The enthusiasm for service also extended in more cases to parents, he said.

“It was much easier to talk to parents because their children were so passionate,” he said. “It was their generation and their time to fight for democracy. Parents were more open to it.”

But as the war drew on, interest among the civilian population waned. And, the reasons people had for service changed.

“People lost sight of why we were there in the prolonged war,” Gallimore said.

He has served as a career recruiter for the Marines and is presently at the Marine Corps Recruit Depot San Diego. “Seeing all the casualties, views and opinions changed. It wasn’t that people were less patriotic, but they were less willing to serve.

“It made parents and kids question, ‘Why should I join?’ People lost sight of the reason we were still there.”

And now, watching the withdrawal, he said, “It pains me to see what’s going on now.”

“When we were on the ground, we obliterated the Taliban,” he said.

Still, some military branches now report they are meeting — or even exceeding — current recruitment goals and are attracting better-qualified recruits.

Of the 1% nationwide who joined to fight the war on terrorism — especially in comparison to past wars such as Vietnam where the Army’s ranks were more than 1.3 million and the Marines had nearly 260,000 — many who stepped forward, joined because military service had become a family tradition.

By 2009, when the end-strength numbers for military branches increased again because of the renewed focus on Afghanistan, economic reasons, rather than simply being patriotic, had become part of the decision process.

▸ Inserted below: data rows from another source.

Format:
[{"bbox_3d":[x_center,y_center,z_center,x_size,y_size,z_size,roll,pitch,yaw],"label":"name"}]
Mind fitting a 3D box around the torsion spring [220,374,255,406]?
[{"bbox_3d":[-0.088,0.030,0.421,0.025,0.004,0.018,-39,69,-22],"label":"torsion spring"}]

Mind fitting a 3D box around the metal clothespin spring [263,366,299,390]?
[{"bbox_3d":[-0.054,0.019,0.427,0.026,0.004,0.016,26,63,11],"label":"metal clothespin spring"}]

The post- 9/11 version of the GI Bill pays for full tuition and fees for all public universities and colleges and includes a monthly housing allowance.

College tuition and solid training for a future career factored into the equation for many considering enlistment. And, military service ensures a paycheck and benefits.

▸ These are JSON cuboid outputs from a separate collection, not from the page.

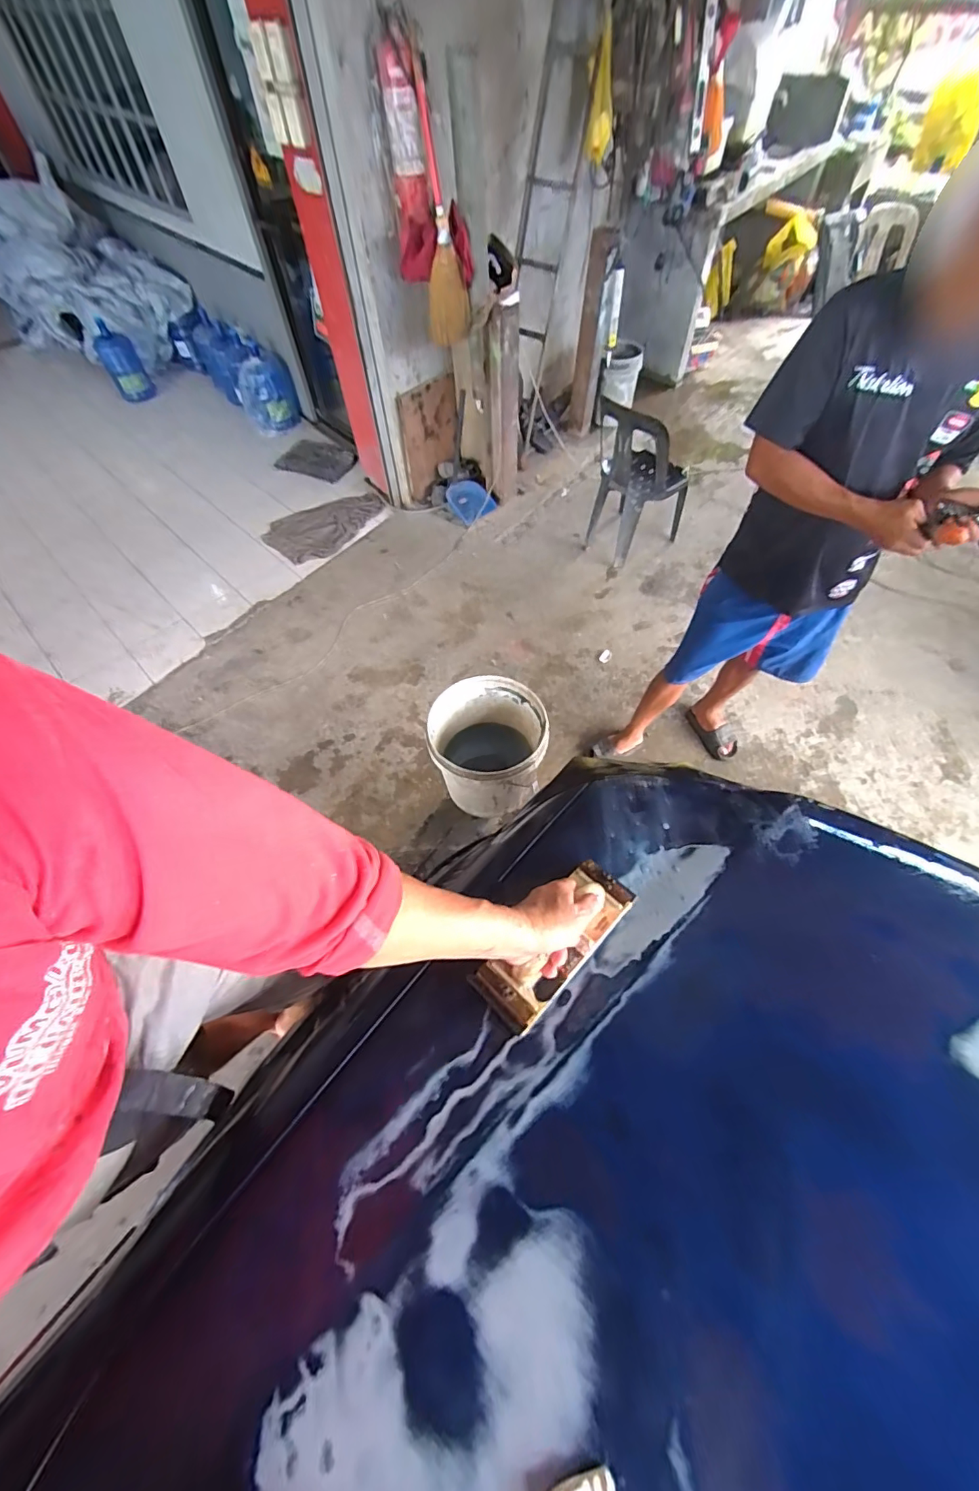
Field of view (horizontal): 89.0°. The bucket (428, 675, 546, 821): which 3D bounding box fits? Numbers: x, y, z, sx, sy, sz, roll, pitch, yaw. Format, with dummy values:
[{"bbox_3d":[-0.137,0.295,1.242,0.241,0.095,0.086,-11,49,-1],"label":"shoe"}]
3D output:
[{"bbox_3d":[-0.009,0.037,1.414,0.301,0.326,0.307,-1,58,2],"label":"bucket"}]

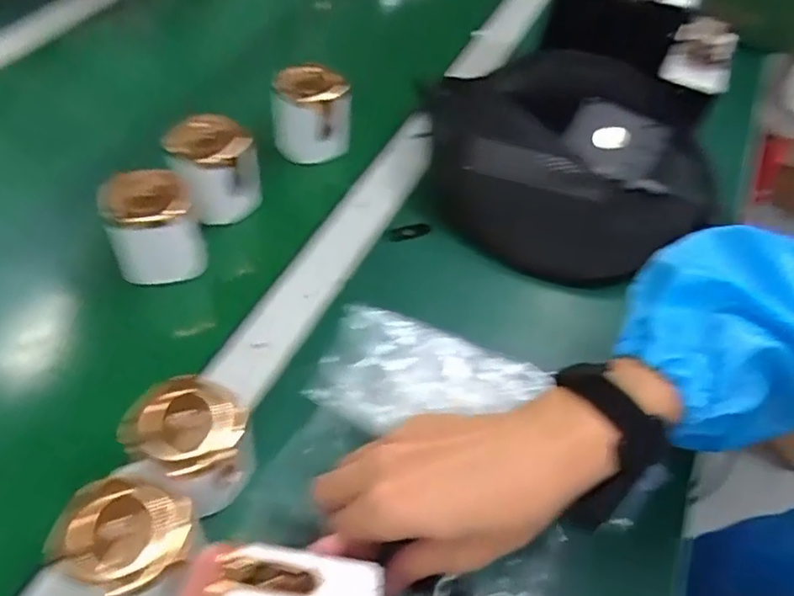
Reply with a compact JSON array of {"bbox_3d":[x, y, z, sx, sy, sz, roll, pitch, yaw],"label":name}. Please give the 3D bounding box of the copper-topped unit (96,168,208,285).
[{"bbox_3d":[-0.189,-0.059,0.484,0.064,0.082,0.060,-17,56,-17],"label":"copper-topped unit"}]

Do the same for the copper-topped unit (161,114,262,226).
[{"bbox_3d":[-0.160,-0.115,0.534,0.067,0.066,0.077,-22,58,-21],"label":"copper-topped unit"}]

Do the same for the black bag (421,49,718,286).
[{"bbox_3d":[0.160,-0.124,0.571,0.266,0.089,0.216,6,52,-1],"label":"black bag"}]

Carter’s twin sisters — Army Pvt. 2nd Class Madison David and Army Pvt. 2nd Class Jenna Davis — followed their brother and grandfather into service. But they also looked to the Army for new possibilities.

Carter helped enlist them in April 2017 through the Army’s delayed entry program. They went to basic training at Fort Jackson in 2018 after graduating from Temecula Valley High School. Both just returned from deployments; one sister was in Germany and the other in North Africa.

“They saw how well the military takes care of their families,” Carter said. “It was something they wanted and they also wanted to carry on the tradition.”

“The Army is a stepping stone,” he said. “In four years, you’ll be 10 years ahead of those who went to college. Sixty percent of those who go to college graduate with debt and never work in that field again.”

Army recruiters now focus on offering career paths for future soldiers. In the last few years, they have stepped up their recruiting along the West Coast and in more urban markets.

The Rand Corporation’s Asch said she isn’t sure how the recent withdrawal from Afghanistan, and the bloody mark left by the airport bombing in its last days, will affect the future of military recruitment.

Seeing their peers among those killed might give younger people pause when considering enlistment.

But the Afghanistan war had largely fallen out of the public eye, until recently, Daddis pointed out.

“I’m not convinced the tumultuous withdrawal will have much impact on recruiting efforts,” he said. “Nor do I think the American public will cast much blame on the soldiers and Marines who fought there. My sense is most Americans feel like they were placed in a difficult, if not impossible, situation and, for the most part, performed admirably and honorably.”